▶ What to work on: Write out every entry exactly; the pictures do not belong in the copy.

▶ Task data:

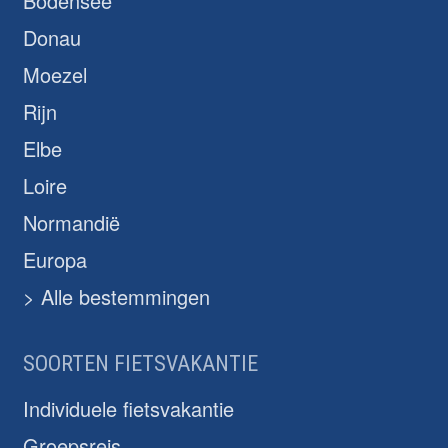
Bodensee
Donau
Moezel
Rijn
Elbe
Loire
Normandië
Europa
> Alle bestemmingen
SOORTEN FIETSVAKANTIE
Individuele fietsvakantie
Groepsreis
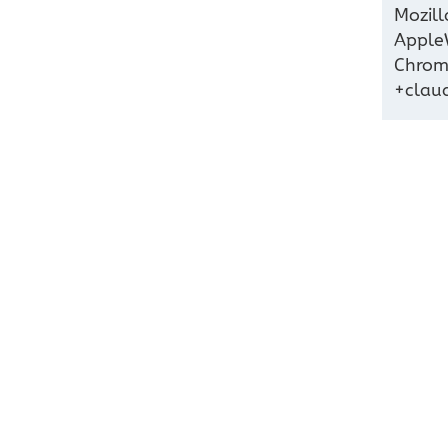
Mozill
AppleW
Chrome
+clau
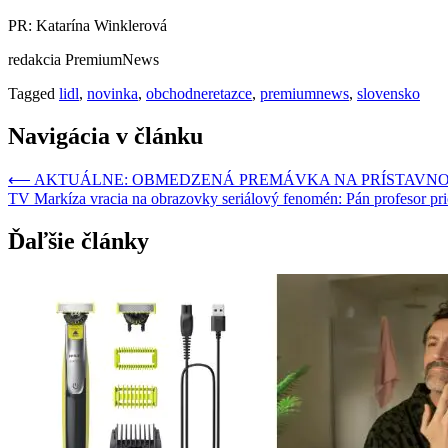
PR: Katarína Winklerová
redakcia PremiumNews
Tagged
lidl
,
novinka
,
obchodneretazce
,
premiumnews
,
slovensko
Navigácia v článku
⟵
AKTUÁLNE: OBMEDZENÁ PREMÁVKA NA PRÍSTAVNOM
TV Markíza vracia na obrazovky seriálový fenomén: Pán profesor pri
Ďaľšie články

▶ Answer to this task:
Bodensee
Donau
Moezel
Rijn
Elbe
Loire
Normandië
Europa
> Alle bestemmingen
SOORTEN FIETSVAKANTIE
Individuele fietsvakantie
Groepsreis
Mozill
AppleW
Chrome
+clau
PR: Katarína Winklerová
redakcia PremiumNews
Tagged
lidl
,
novinka
,
obchodneretazce
,
premiumnews
,
slovensko
Navigácia v článku
⟵
AKTUÁLNE: OBMEDZENÁ PREMÁVKA NA PRÍSTAVNOM
TV Markíza vracia na obrazovky seriálový fenomén: Pán profesor pri
Ďaľšie články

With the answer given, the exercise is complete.